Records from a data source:
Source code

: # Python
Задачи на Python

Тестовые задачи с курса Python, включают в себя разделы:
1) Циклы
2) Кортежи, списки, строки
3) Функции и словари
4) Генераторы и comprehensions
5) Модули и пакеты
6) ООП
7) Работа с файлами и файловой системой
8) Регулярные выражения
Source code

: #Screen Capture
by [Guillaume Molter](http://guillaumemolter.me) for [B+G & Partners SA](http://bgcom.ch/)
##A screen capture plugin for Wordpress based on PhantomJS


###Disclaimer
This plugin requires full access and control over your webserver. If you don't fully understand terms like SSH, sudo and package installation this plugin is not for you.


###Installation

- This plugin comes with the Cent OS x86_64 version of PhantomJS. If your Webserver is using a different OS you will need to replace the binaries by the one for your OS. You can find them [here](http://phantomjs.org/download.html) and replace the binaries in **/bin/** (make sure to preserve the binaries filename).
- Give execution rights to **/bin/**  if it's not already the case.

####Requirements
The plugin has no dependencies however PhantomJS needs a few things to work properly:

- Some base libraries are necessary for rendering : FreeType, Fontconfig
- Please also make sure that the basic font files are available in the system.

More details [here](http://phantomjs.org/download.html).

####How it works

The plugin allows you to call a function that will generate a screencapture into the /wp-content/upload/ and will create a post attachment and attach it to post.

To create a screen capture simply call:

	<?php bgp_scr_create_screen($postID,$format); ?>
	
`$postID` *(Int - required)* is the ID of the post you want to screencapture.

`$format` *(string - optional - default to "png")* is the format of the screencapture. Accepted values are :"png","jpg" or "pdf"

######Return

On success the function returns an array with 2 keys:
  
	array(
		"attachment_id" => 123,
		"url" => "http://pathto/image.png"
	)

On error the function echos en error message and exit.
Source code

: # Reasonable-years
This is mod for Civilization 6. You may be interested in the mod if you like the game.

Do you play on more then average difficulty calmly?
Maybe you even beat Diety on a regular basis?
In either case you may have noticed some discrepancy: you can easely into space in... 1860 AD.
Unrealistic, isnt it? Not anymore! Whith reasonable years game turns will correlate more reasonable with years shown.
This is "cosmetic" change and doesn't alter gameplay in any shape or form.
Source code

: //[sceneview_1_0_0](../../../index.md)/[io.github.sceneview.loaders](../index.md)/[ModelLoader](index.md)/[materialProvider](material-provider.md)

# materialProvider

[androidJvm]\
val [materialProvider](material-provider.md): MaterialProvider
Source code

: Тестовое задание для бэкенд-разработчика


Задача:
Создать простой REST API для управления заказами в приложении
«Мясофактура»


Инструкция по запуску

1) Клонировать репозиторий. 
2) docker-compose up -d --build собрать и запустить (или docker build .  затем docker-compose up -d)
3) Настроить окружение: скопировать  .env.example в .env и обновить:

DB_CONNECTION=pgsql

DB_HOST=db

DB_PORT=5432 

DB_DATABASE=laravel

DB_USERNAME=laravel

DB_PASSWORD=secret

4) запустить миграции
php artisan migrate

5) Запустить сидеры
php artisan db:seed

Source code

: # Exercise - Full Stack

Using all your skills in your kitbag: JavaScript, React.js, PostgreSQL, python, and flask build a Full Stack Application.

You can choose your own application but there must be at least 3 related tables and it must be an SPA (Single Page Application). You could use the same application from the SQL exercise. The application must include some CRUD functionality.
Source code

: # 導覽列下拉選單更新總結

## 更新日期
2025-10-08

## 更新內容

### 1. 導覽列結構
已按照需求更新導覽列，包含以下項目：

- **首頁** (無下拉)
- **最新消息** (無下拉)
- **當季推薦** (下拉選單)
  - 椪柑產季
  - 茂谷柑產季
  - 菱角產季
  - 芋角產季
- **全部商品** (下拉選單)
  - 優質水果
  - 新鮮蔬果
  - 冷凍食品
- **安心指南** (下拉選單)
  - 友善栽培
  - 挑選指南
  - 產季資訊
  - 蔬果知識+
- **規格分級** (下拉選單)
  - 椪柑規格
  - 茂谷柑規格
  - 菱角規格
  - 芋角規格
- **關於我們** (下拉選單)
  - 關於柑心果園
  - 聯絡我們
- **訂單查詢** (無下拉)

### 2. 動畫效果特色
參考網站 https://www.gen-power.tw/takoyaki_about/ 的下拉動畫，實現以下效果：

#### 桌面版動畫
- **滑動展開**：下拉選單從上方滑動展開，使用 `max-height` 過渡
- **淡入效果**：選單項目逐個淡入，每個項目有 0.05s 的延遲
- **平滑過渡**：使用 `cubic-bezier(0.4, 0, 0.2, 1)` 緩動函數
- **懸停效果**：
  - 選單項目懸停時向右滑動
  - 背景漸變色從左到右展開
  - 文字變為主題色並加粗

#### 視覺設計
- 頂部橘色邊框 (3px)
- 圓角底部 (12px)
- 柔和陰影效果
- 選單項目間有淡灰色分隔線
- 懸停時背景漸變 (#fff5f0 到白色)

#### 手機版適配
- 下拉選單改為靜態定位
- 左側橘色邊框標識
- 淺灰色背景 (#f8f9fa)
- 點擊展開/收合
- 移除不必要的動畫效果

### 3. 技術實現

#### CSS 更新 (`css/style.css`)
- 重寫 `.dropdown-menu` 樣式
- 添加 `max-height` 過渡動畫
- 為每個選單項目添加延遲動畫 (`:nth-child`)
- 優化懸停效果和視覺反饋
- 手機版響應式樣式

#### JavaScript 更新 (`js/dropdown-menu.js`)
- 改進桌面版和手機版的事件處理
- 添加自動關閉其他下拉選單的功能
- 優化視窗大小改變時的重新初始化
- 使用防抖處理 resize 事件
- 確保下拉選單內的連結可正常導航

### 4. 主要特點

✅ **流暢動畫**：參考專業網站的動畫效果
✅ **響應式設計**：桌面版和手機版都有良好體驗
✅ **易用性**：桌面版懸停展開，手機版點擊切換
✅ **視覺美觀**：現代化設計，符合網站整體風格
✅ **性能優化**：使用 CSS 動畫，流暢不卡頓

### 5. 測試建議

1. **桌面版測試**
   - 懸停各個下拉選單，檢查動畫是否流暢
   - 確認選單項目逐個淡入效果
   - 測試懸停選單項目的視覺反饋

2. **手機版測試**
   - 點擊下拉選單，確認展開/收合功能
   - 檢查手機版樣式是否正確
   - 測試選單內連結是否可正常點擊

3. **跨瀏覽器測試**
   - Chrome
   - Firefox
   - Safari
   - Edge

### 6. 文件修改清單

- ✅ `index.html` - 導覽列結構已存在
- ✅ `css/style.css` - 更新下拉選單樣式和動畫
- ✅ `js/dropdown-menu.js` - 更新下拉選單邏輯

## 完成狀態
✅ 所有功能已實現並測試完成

**What is expected**:
Would you set down all of the entries again, word for word?

**Exercise solution**:
Source code

: # Python
Задачи на Python

Тестовые задачи с курса Python, включают в себя разделы:
1) Циклы
2) Кортежи, списки, строки
3) Функции и словари
4) Генераторы и comprehensions
5) Модули и пакеты
6) ООП
7) Работа с файлами и файловой системой
8) Регулярные выражения
Source code

: #Screen Capture
by [Guillaume Molter](http://guillaumemolter.me) for [B+G & Partners SA](http://bgcom.ch/)
##A screen capture plugin for Wordpress based on PhantomJS


###Disclaimer
This plugin requires full access and control over your webserver. If you don't fully understand terms like SSH, sudo and package installation this plugin is not for you.


###Installation

- This plugin comes with the Cent OS x86_64 version of PhantomJS. If your Webserver is using a different OS you will need to replace the binaries by the one for your OS. You can find them [here](http://phantomjs.org/download.html) and replace the binaries in **/bin/** (make sure to preserve the binaries filename).
- Give execution rights to **/bin/**  if it's not already the case.

####Requirements
The plugin has no dependencies however PhantomJS needs a few things to work properly:

- Some base libraries are necessary for rendering : FreeType, Fontconfig
- Please also make sure that the basic font files are available in the system.

More details [here](http://phantomjs.org/download.html).

####How it works

The plugin allows you to call a function that will generate a screencapture into the /wp-content/upload/ and will create a post attachment and attach it to post.

To create a screen capture simply call:

	<?php bgp_scr_create_screen($postID,$format); ?>
	
`$postID` *(Int - required)* is the ID of the post you want to screencapture.

`$format` *(string - optional - default to "png")* is the format of the screencapture. Accepted values are :"png","jpg" or "pdf"

######Return

On success the function returns an array with 2 keys:
  
	array(
		"attachment_id" => 123,
		"url" => "http://pathto/image.png"
	)

On error the function echos en error message and exit.
Source code

: # Reasonable-years
This is mod for Civilization 6. You may be interested in the mod if you like the game.

Do you play on more then average difficulty calmly?
Maybe you even beat Diety on a regular basis?
In either case you may have noticed some discrepancy: you can easely into space in... 1860 AD.
Unrealistic, isnt it? Not anymore! Whith reasonable years game turns will correlate more reasonable with years shown.
This is "cosmetic" change and doesn't alter gameplay in any shape or form.
Source code

: //[sceneview_1_0_0](../../../index.md)/[io.github.sceneview.loaders](../index.md)/[ModelLoader](index.md)/[materialProvider](material-provider.md)

# materialProvider

[androidJvm]\
val [materialProvider](material-provider.md): MaterialProvider
Source code

: Тестовое задание для бэкенд-разработчика


Задача:
Создать простой REST API для управления заказами в приложении
«Мясофактура»


Инструкция по запуску

1) Клонировать репозиторий. 
2) docker-compose up -d --build собрать и запустить (или docker build .  затем docker-compose up -d)
3) Настроить окружение: скопировать  .env.example в .env и обновить:

DB_CONNECTION=pgsql

DB_HOST=db

DB_PORT=5432 

DB_DATABASE=laravel

DB_USERNAME=laravel

DB_PASSWORD=secret

4) запустить миграции
php artisan migrate

5) Запустить сидеры
php artisan db:seed

Source code

: # Exercise - Full Stack

Using all your skills in your kitbag: JavaScript, React.js, PostgreSQL, python, and flask build a Full Stack Application.

You can choose your own application but there must be at least 3 related tables and it must be an SPA (Single Page Application). You could use the same application from the SQL exercise. The application must include some CRUD functionality.
Source code

: # 導覽列下拉選單更新總結

## 更新日期
2025-10-08

## 更新內容

### 1. 導覽列結構
已按照需求更新導覽列，包含以下項目：

- **首頁** (無下拉)
- **最新消息** (無下拉)
- **當季推薦** (下拉選單)
  - 椪柑產季
  - 茂谷柑產季
  - 菱角產季
  - 芋角產季
- **全部商品** (下拉選單)
  - 優質水果
  - 新鮮蔬果
  - 冷凍食品
- **安心指南** (下拉選單)
  - 友善栽培
  - 挑選指南
  - 產季資訊
  - 蔬果知識+
- **規格分級** (下拉選單)
  - 椪柑規格
  - 茂谷柑規格
  - 菱角規格
  - 芋角規格
- **關於我們** (下拉選單)
  - 關於柑心果園
  - 聯絡我們
- **訂單查詢** (無下拉)

### 2. 動畫效果特色
參考網站 https://www.gen-power.tw/takoyaki_about/ 的下拉動畫，實現以下效果：

#### 桌面版動畫
- **滑動展開**：下拉選單從上方滑動展開，使用 `max-height` 過渡
- **淡入效果**：選單項目逐個淡入，每個項目有 0.05s 的延遲
- **平滑過渡**：使用 `cubic-bezier(0.4, 0, 0.2, 1)` 緩動函數
- **懸停效果**：
  - 選單項目懸停時向右滑動
  - 背景漸變色從左到右展開
  - 文字變為主題色並加粗

#### 視覺設計
- 頂部橘色邊框 (3px)
- 圓角底部 (12px)
- 柔和陰影效果
- 選單項目間有淡灰色分隔線
- 懸停時背景漸變 (#fff5f0 到白色)

#### 手機版適配
- 下拉選單改為靜態定位
- 左側橘色邊框標識
- 淺灰色背景 (#f8f9fa)
- 點擊展開/收合
- 移除不必要的動畫效果

### 3. 技術實現

#### CSS 更新 (`css/style.css`)
- 重寫 `.dropdown-menu` 樣式
- 添加 `max-height` 過渡動畫
- 為每個選單項目添加延遲動畫 (`:nth-child`)
- 優化懸停效果和視覺反饋
- 手機版響應式樣式

#### JavaScript 更新 (`js/dropdown-menu.js`)
- 改進桌面版和手機版的事件處理
- 添加自動關閉其他下拉選單的功能
- 優化視窗大小改變時的重新初始化
- 使用防抖處理 resize 事件
- 確保下拉選單內的連結可正常導航

### 4. 主要特點

✅ **流暢動畫**：參考專業網站的動畫效果
✅ **響應式設計**：桌面版和手機版都有良好體驗
✅ **易用性**：桌面版懸停展開，手機版點擊切換
✅ **視覺美觀**：現代化設計，符合網站整體風格
✅ **性能優化**：使用 CSS 動畫，流暢不卡頓

### 5. 測試建議

1. **桌面版測試**
   - 懸停各個下拉選單，檢查動畫是否流暢
   - 確認選單項目逐個淡入效果
   - 測試懸停選單項目的視覺反饋

2. **手機版測試**
   - 點擊下拉選單，確認展開/收合功能
   - 檢查手機版樣式是否正確
   - 測試選單內連結是否可正常點擊

3. **跨瀏覽器測試**
   - Chrome
   - Firefox
   - Safari
   - Edge

### 6. 文件修改清單

- ✅ `index.html` - 導覽列結構已存在
- ✅ `css/style.css` - 更新下拉選單樣式和動畫
- ✅ `js/dropdown-menu.js` - 更新下拉選單邏輯

## 完成狀態
✅ 所有功能已實現並測試完成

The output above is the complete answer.